Internal resistivity, is this right?

1. Dec 21, 2011

lymos

1. The problem statement, all variables and given/known data
To a source of current, one by one are added 2 resistances, first R1=1ohm, then R2=4ohm. In both cases, in the same period of time (t=t1=t2), the resistors give the same amount of heat (Q=Q1=Q2). Determine the internal resistance ("r" small r) of the electric source.

2. Relevant equations
I=V/R

3. The attempt at a solution
I found somewhere a formula which states: r=(V2-V1)/(I1-I2), so including the basic R=V/I into it would give: r=R2-R1, and the result will be 3ohm? looks too simple for an engineering problem.

2. Dec 21, 2011

Staff: Mentor

I don't see how that formula would apply here. What values would you use for the V's and I's?
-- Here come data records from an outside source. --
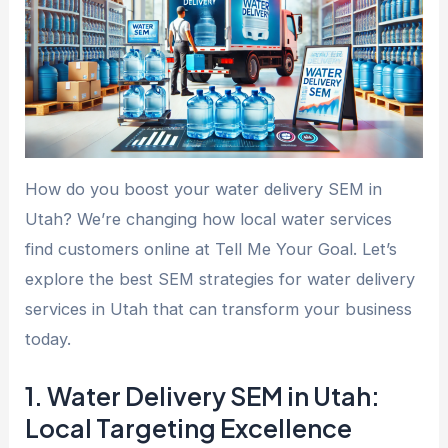
How do you boost your water delivery SEM in
Utah? We’re changing how local water services
find customers online at Tell Me Your Goal. Let’s
explore the best SEM strategies for water delivery
services in Utah that can transform your business
today.
1. Water Delivery SEM in Utah:
Local Targeting Excellence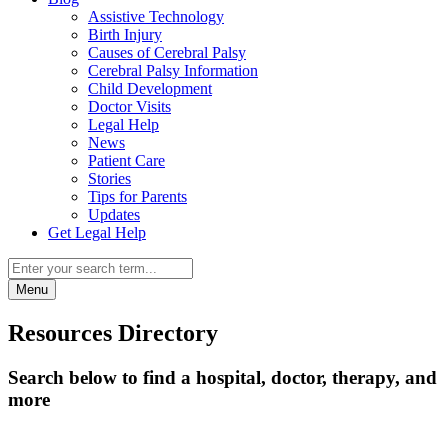
Assistive Technology
Birth Injury
Causes of Cerebral Palsy
Cerebral Palsy Information
Child Development
Doctor Visits
Legal Help
News
Patient Care
Stories
Tips for Parents
Updates
Get Legal Help
Menu
Resources Directory
Search below to find a hospital, doctor, therapy, and
more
Instead, assume that the current source consists of and ideal voltage source E and a series resistance r. Then work out the power dissipated in the attached resistors for the two cases described. What formulas do you know for the power dissipated in a resistor?

3. Dec 21, 2011

lymos

well, it looks tricky. here is a variant, which was suggested buy another guy on the internet:

4. Dec 21, 2011

Staff: Mentor

One problem with the suggested solution -- the total external resistance for the two cases should be 1 Ω and 5 Ω if, as the problem statement says, one resistor is added at a time.

5. Dec 21, 2011

lymos

I think I translated it bad, 'cause I'm not English, but generally it's not added, this is the same power source, only resistors are changed, this is why we have 2 time values which are equal, but are not important, so they didn't gave us them. thanks for the idea :)